Motor dysfunctions are common comorbidities among autism spectrum disorder (ASD) patients. Abnormal cerebellar development throughout critical periods may have an effect on motor functions and result in motor impairments. Vitamin A (VA) plays a crucial role in the developing process of the nervous system. The correlation of VA deficiency (VAD) and ASD with motor dysfunctions, however, is not clear. Therefore, we built rat models with different VA levels based on the valproic acid (VPA)-treated autism model. ASD rats with VAD showed aggravated motor coordination abnormalities, Purkinje cell loss and impaired dendritic arborization of Purkinje cells compared to ASD rats with normal VA levels (VA normal, VAN). Additionally, the expression levels of retinoid-related orphan receptor α (RORα) and retinoic acid receptor α (RARα) were lower in the cerebellum of ASD rats with VAD than in those of ASD rats with VAN. VA supplementation (VAS) effectively improved motor coordination and cerebellar Purkinje cell abnormalities in ASD rats with VAD. Furthermore, the results of chromatin immunoprecipitation (ChIP) assays confirmed that the enrichment of RARα was detected on the RORα promoter in the cerebellum and that VAS could upregulate the binding capacity of RARα for RORα promoters. These results showed that VAD in autism might result in cerebellar impairments and be a factor aggravating a subtype of ASD with motor comorbidities. The therapeutic effect of VAS on motor deficits and Purkinje neuron impairments in autism might be due to the regulation of RORα by RARα.

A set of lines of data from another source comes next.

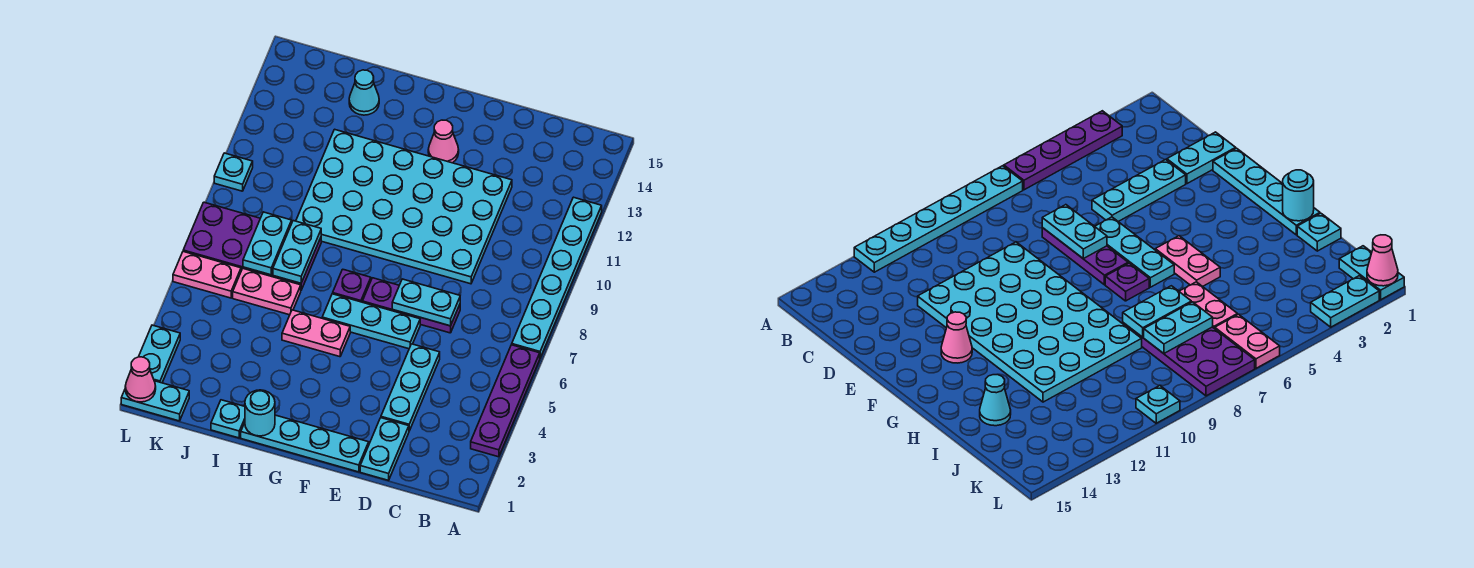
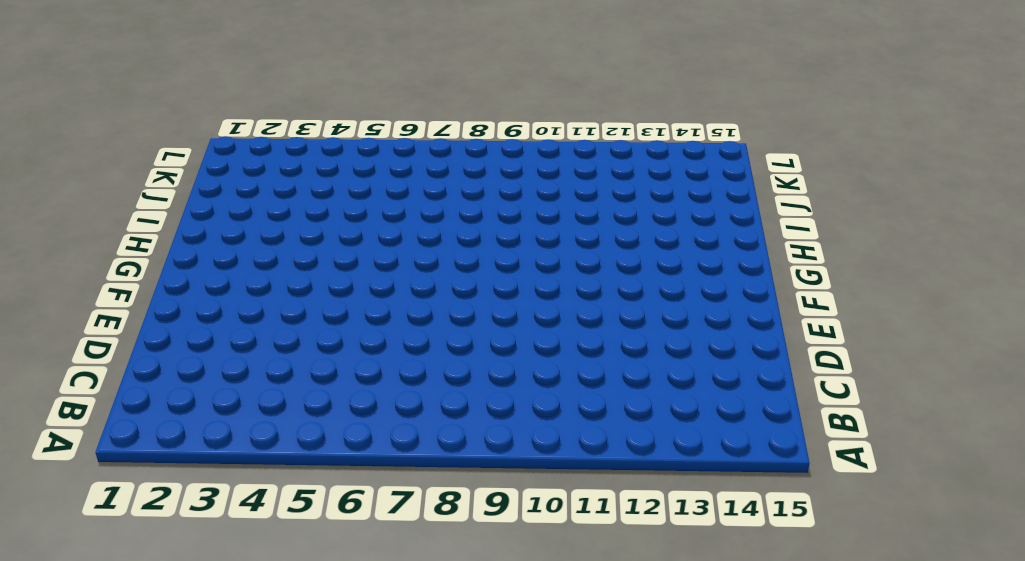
none -> purple plate A3:A6 level 1
none -> cyan plate A7:A12 level 1
none -> cyan plate D1:D2 level 1

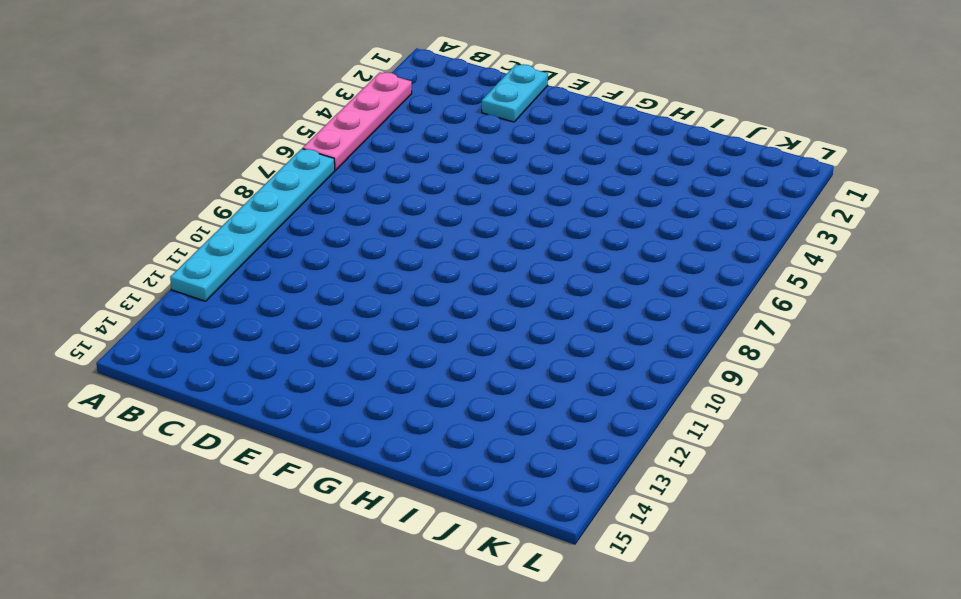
pink plate A3:A6 level 1 -> purple plate A3:A6 level 1
none -> cyan plate D3:D5 level 1
none -> purple plate D7:F7 level 1
none -> cyan plate D9:I12 level 1

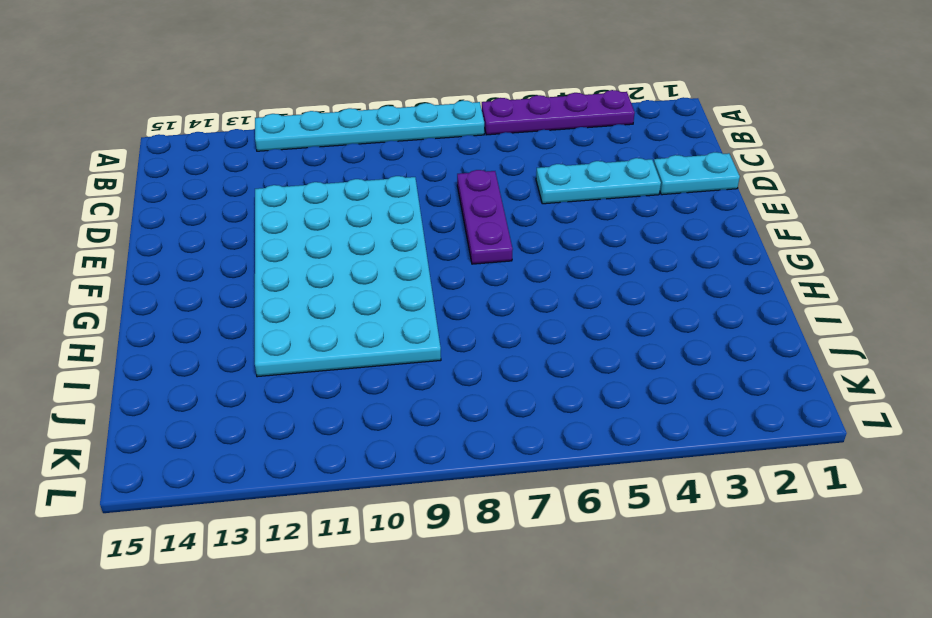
none -> cyan plate E1:H1 level 1
none -> cyan plate E6:G6 level 1
none -> pink cone F13 level 1

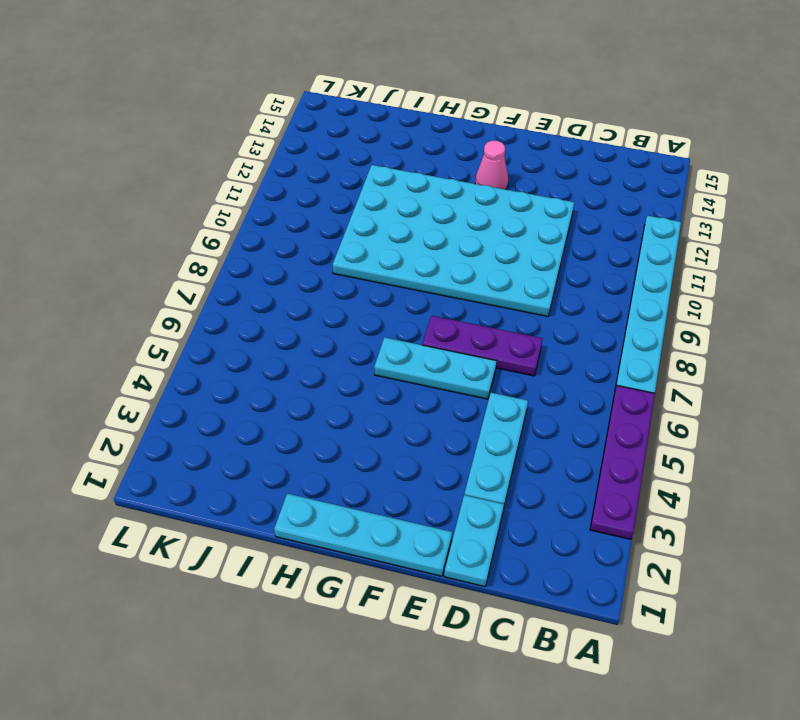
none -> pink plate G5:H5 level 1
none -> purple plate G7 level 1
none -> cyan plate I1 level 1

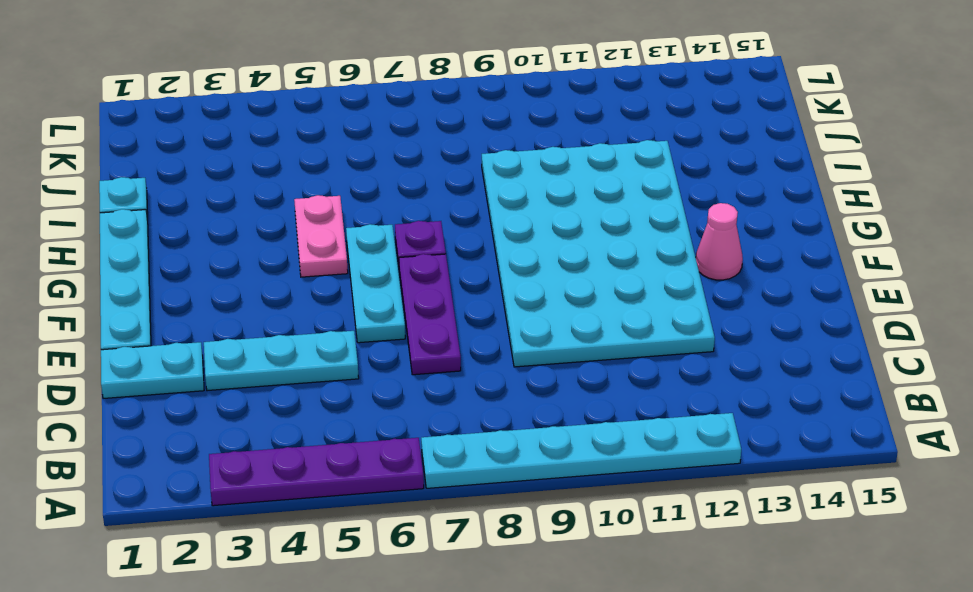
none -> pink plate I6:J6 level 1
none -> purple plate I7:L8 level 1
none -> cyan cone I14 level 1

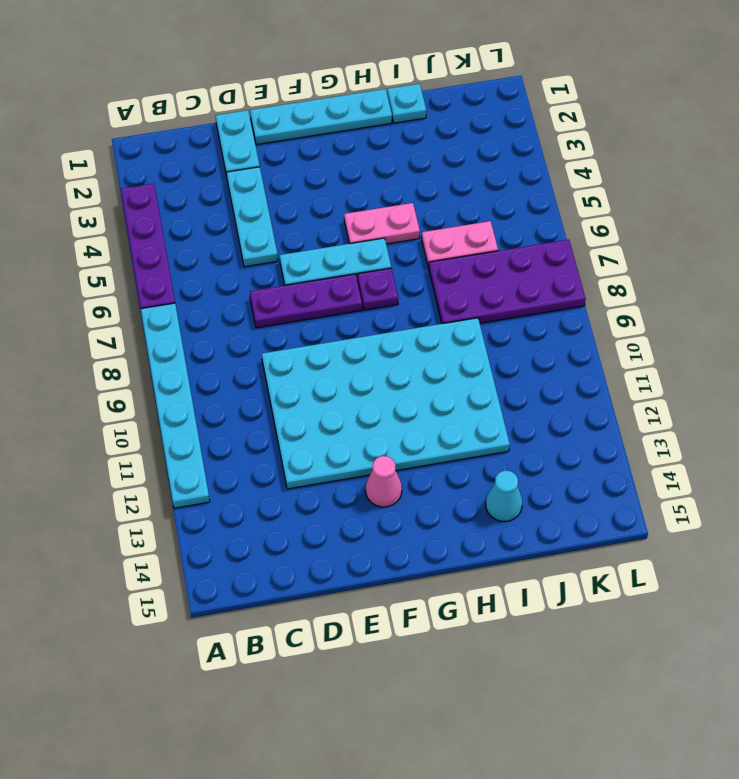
none -> cyan plate K1:L1 level 1
none -> pink plate K6:L6 level 1
none -> cyan plate L2:L3 level 1

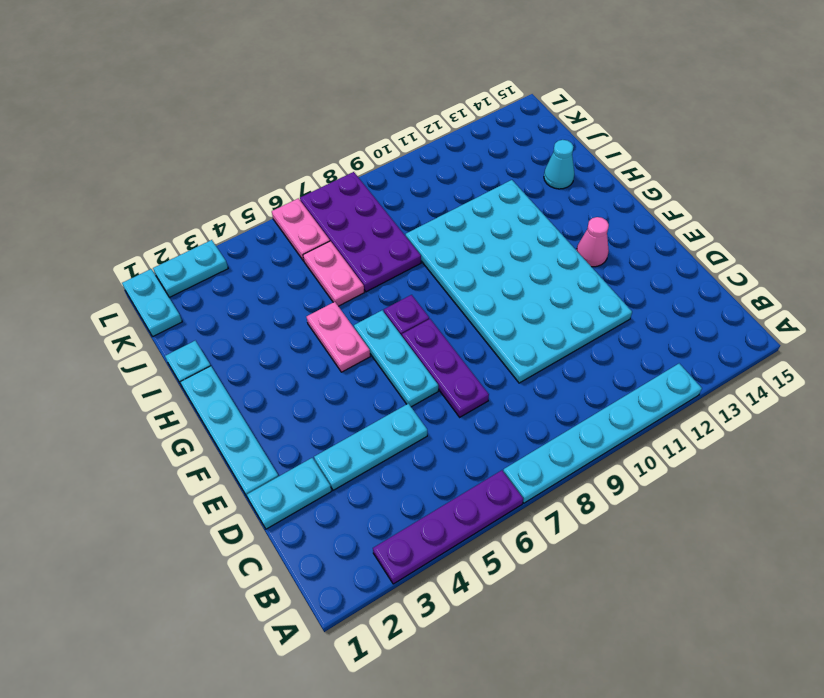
none -> cyan plate L10 level 1
none -> cyan plate D7:E7 level 2
none -> cyan round brick H1 level 2

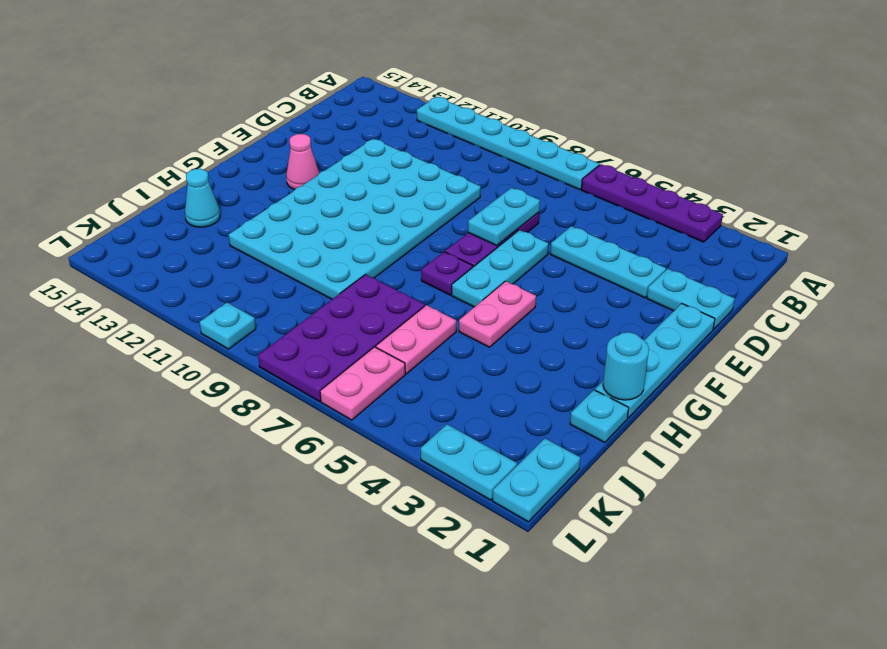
none -> cyan plate I7:I8 level 2
none -> cyan plate J7:J8 level 2
none -> pink cone L1 level 2

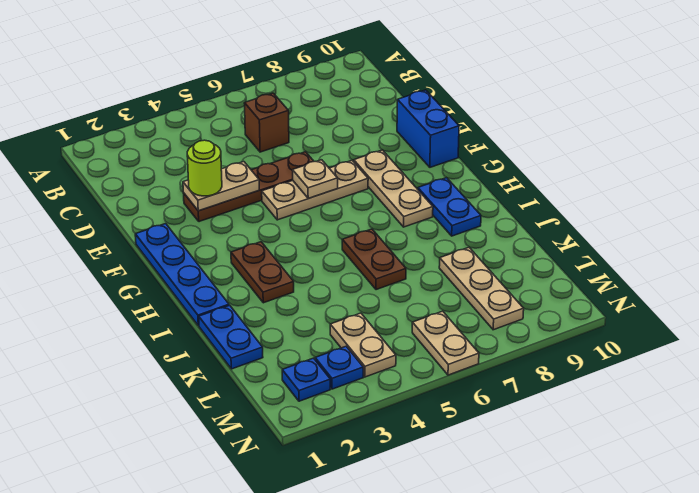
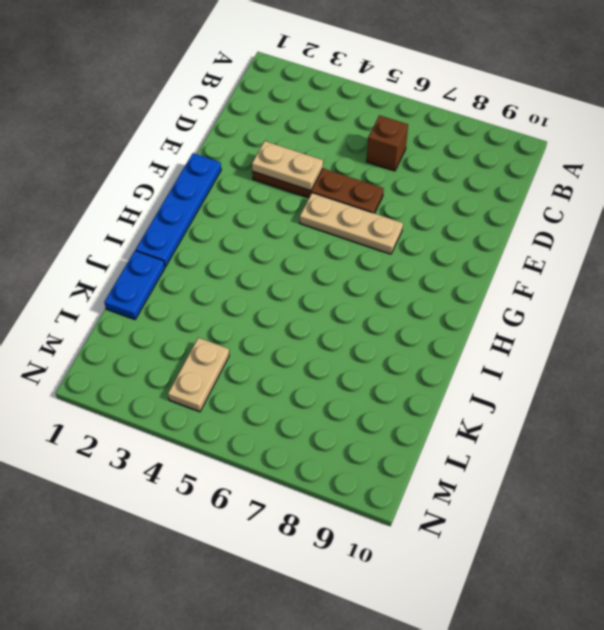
none -> blue brick E10:F10 level 1
none -> tan plate F8:H8 level 1
none -> brown plate H3:I3 level 1

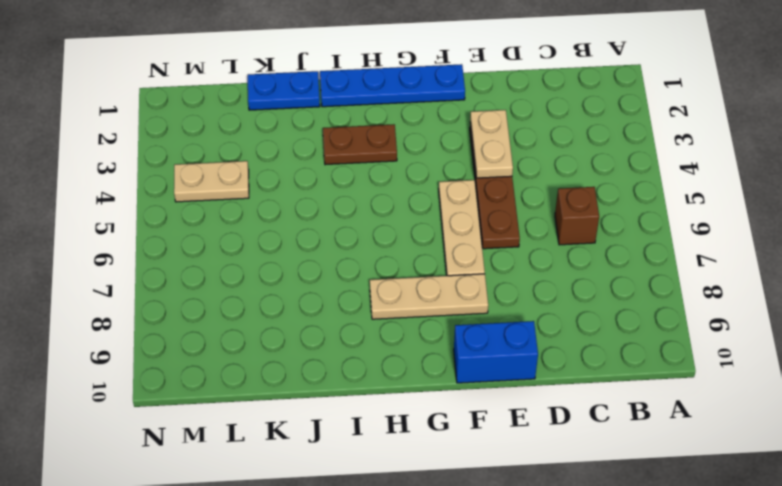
none -> blue plate H9:I9 level 1
none -> brown plate I6:J6 level 1
none -> tan plate K8:M8 level 1

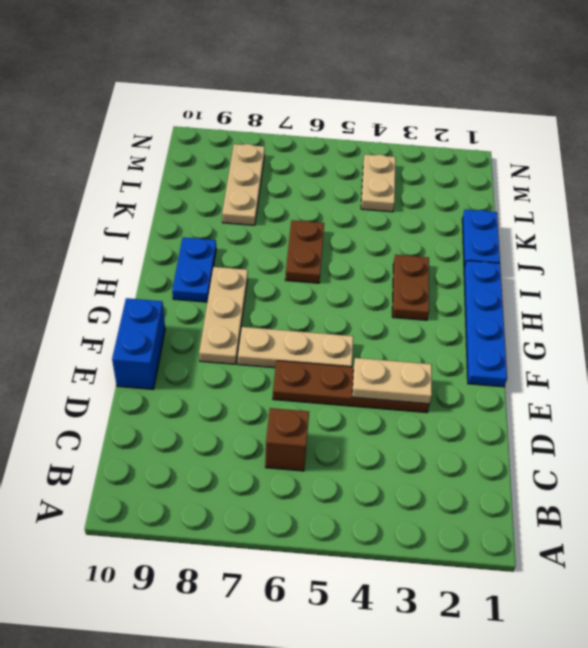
none -> blue plate M2 level 1
none -> blue plate M3 level 1
none -> tan plate M6:N6 level 1

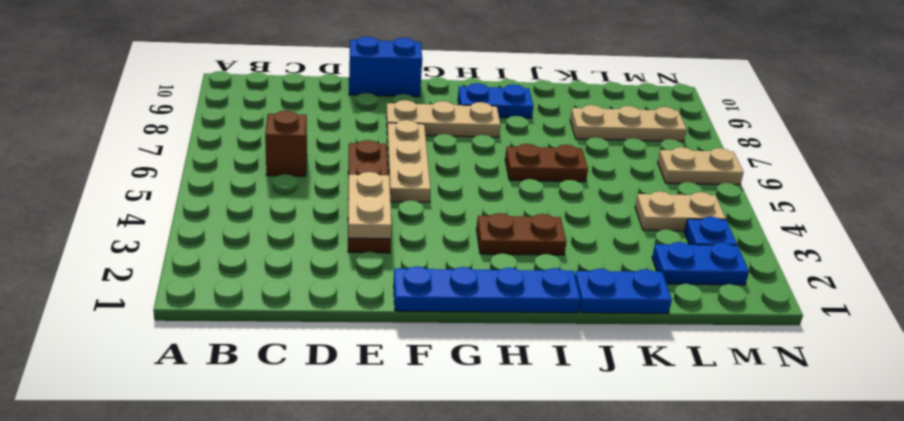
blue plate L2:M2 level 1 -> blue plate M2 level 1
none -> tan plate F6 level 2
none -> lime round brick E3 level 3

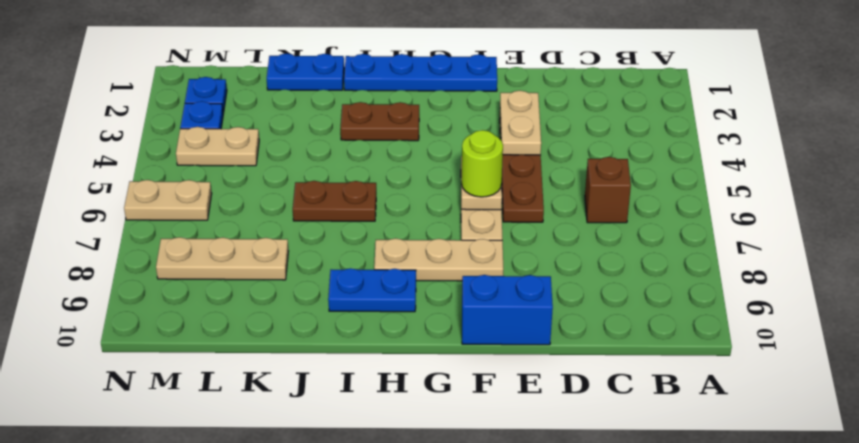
lime round brick F6 level 3 -> lime round brick E3 level 3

运动功能障碍是自闭症谱系障碍 (ASD) 患者的常见合并症。整个关键时期的小脑发育异常可能会影响运动功能并导致运动障碍。维生素 A (VA) 在神经系统的发育过程中起着至关重要的作用。然而，VA 缺乏 (VAD) 和 ASD 与运动功能障碍的相关性尚不清楚。因此，我们基于丙戊酸（VPA）治疗的自闭症模型建立了具有不同VA水平的大鼠模型。与具有正常 VA 水平（VA 正常，VAN）的 ASD 大鼠相比，患有 VAD 的 ASD 大鼠表现出加重的运动协调异常、浦肯野细胞丢失和浦肯野细胞的树突树枝状结构受损。此外，维A相关孤儿受体α（RORα）和维甲酸受体α（RARα）在VAD组ASD大鼠小脑中的表达水平低于ASD组VAN组。VA 补充剂 (VAS) 有效改善了患有 VAD 的 ASD 大鼠的运动协调和小脑浦肯野细胞异常。此外，染色质免疫沉淀 (ChIP) 测定的结果证实，在小脑的 RORα 启动子上检测到 RARα 的富集，并且 VAS 可以上调 RARα 对 RORα 启动子的结合能力。这些结果表明，自闭症患者的 VAD 可能导致小脑损伤，并且是加重 ASD 亚型与运动合并症的一个因素。VAS对自闭症运动障碍和浦肯野神经元损伤的治疗作用可能是由于RARα对RORα的调节。